SJCSD is far from a dysfunctional school district. In fact, testing data consistently shows SJCSD as one of – if not, the – most successful school district in the state of Florida. According to SJCSD’s Academic Services Department, the remediation policy came into effect in the 2018-2019 school year, and the district believes that “Standardizing grading practices continues to propel us as a district in the PLC process which in turn contributes to our number one rating as a school district in the state of Florida.” However, this reasoning falls short. SJCSD has maintained an “A” rating since the Florida Department of Education (FLDOE) began the ranking system in 2004, and it is unclear as to how supposed increased consistency, which would have come into effect around the 2018-2019 school year, impacts these results. District grades are also not based on student GPA, taking away that potential explanation for the policy. Although several of these years do align with school years disrupted by COVID-19, potentially altering overall effectiveness, the updated grading policies have had a seemingly negligible effect on subject scores compiled by FLDOE, as none of the scores suggest a significant change among student performance since the implementation of the district’s formative/summative split and the remediation policy. 

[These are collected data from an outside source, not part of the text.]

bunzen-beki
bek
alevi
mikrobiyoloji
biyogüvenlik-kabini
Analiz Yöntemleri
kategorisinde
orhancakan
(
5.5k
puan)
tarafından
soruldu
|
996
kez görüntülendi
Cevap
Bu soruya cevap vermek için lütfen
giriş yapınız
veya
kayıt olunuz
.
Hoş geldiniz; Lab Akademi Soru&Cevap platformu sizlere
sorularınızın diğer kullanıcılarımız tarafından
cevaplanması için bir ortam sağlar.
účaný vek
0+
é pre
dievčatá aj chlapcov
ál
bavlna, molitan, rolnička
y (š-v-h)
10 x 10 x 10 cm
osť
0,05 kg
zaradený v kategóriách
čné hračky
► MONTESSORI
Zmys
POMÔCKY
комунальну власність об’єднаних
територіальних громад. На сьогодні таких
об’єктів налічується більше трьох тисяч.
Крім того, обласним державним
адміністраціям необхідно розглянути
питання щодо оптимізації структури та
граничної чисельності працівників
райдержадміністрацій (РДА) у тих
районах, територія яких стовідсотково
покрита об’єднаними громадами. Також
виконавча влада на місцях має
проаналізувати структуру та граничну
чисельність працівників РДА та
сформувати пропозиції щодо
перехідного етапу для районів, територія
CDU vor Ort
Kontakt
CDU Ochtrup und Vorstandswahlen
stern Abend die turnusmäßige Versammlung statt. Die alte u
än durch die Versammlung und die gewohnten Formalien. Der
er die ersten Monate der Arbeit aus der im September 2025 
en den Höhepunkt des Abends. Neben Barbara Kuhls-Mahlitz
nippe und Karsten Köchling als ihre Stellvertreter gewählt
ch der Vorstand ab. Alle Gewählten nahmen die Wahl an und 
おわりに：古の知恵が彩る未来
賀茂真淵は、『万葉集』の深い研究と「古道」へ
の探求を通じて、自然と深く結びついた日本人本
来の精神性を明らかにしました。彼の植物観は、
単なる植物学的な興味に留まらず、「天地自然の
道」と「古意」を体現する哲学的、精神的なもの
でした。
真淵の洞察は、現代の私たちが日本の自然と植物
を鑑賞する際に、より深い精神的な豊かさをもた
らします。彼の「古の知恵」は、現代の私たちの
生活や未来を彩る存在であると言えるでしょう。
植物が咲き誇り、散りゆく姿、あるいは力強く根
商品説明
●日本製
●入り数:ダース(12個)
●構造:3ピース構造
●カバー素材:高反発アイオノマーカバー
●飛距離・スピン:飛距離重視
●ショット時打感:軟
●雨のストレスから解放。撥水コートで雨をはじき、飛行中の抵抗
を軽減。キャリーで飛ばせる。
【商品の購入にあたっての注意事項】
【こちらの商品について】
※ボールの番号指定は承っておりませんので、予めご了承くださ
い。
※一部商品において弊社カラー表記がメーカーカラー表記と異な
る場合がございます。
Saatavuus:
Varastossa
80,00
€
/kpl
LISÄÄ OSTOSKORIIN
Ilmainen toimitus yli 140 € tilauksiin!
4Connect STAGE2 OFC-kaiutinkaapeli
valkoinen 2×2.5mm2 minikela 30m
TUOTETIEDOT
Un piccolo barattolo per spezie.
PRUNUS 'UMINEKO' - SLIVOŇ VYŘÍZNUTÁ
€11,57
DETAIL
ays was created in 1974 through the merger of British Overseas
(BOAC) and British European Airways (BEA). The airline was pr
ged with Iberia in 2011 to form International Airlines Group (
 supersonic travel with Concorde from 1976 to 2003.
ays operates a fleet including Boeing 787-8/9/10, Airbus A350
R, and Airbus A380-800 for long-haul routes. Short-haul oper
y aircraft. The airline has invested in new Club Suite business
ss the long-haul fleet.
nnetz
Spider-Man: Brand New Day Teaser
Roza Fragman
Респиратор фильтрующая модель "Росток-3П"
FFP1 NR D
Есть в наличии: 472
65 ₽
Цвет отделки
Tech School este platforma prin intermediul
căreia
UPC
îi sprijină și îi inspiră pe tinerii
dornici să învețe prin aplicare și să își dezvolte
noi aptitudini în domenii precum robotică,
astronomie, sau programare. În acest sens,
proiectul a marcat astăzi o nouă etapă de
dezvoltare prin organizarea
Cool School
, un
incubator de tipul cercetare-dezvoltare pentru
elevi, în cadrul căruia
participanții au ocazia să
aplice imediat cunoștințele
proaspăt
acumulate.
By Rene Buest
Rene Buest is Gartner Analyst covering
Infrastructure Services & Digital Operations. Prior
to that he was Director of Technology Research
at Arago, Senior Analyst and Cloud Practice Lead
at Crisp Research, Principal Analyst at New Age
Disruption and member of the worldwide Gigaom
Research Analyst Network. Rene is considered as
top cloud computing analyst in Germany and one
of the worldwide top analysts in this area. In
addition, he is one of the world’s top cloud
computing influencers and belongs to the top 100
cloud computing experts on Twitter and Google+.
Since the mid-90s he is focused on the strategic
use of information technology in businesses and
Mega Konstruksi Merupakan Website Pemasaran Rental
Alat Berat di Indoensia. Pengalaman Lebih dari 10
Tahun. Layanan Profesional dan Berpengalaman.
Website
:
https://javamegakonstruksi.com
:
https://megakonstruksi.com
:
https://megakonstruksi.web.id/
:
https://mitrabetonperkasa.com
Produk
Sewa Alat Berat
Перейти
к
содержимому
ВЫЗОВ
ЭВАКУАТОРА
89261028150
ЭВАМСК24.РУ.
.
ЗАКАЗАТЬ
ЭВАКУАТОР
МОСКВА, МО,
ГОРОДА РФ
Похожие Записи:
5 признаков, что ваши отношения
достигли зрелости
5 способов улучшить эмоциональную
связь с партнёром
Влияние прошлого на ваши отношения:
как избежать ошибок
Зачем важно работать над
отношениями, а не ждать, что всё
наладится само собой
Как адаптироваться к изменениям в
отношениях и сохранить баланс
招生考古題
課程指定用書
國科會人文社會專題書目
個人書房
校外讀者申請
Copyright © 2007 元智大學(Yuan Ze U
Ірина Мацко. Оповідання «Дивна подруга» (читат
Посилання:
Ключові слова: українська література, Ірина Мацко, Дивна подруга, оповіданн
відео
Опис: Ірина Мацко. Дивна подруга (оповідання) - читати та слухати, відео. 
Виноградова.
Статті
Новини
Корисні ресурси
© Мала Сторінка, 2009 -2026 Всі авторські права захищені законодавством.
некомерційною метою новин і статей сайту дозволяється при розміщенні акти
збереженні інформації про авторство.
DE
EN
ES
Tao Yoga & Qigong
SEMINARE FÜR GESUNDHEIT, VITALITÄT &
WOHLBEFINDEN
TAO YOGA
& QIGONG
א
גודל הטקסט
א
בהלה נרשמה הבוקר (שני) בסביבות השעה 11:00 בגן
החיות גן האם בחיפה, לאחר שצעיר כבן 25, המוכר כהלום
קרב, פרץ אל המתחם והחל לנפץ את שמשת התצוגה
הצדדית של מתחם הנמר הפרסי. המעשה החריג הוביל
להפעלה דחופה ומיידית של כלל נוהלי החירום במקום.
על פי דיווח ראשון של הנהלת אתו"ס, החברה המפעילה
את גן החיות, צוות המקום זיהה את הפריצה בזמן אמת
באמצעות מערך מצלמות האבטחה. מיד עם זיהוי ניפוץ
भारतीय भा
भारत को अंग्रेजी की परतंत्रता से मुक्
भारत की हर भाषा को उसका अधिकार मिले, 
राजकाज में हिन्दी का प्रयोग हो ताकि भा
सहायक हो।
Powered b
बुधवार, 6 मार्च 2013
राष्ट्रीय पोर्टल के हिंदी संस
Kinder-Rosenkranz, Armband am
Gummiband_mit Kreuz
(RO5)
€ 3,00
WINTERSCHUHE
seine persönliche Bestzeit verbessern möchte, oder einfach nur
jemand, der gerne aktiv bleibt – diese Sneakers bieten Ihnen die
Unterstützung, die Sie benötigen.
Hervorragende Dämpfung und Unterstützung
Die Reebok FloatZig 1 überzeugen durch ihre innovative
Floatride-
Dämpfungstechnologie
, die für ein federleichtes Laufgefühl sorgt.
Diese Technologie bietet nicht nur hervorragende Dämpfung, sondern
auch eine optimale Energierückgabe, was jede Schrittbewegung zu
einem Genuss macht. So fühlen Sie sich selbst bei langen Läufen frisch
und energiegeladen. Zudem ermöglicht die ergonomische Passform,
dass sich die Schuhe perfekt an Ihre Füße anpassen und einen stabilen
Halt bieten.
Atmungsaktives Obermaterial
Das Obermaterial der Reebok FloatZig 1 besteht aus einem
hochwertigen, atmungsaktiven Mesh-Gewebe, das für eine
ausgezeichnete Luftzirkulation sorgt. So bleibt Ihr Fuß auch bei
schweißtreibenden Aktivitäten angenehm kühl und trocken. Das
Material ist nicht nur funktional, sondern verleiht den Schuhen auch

As grade inflation lies on a systemic level, fixing it is easier said than done. Some teachers, such as Ms. Goyette, feel that reducing the stressful, competitive environment in SJCSD will make it easier for teachers and the district to move away from grade inflation. Mr. Hillier feels that a plus-minus grade system, where grades within a ten-point range are not weighted the same way in terms of GPA, and removing the rank system would indirectly alleviate some aspects of grade inflation. Others, such as Ms. Collazo and Ms. Jasper, see it on a philosophical level stemming from fundamental flaws in how people view grades and the systems from which they arise. 

The issue of grade inflation involves a multitude of broader issues that have affected schools on the national level, from lowering acceptance rates at colleges and universities to debates over the validity of standardized testing scores. However, at the local level, SJCSD can only focus on the policies it has in place and the effects of them. To fix SJCSD’s grading system, the mentality of the district, teachers, and students must shift away from chasing a number and instead to following a number. That is to say, the district must focus on the process that builds up to student success rather than focusing solely on the final result. While implementing policies to encourage student success is not a flawed idea, that success must be genuine and cannot come at the cost of actual learning. As they currently stand, SJCSD’s policies only serve to drive up the final number and not the education itself. As Mr. Lyons stated, “It is only fools’ gold,” which may be the best descriptor for the current state of grades in St. Johns County School District.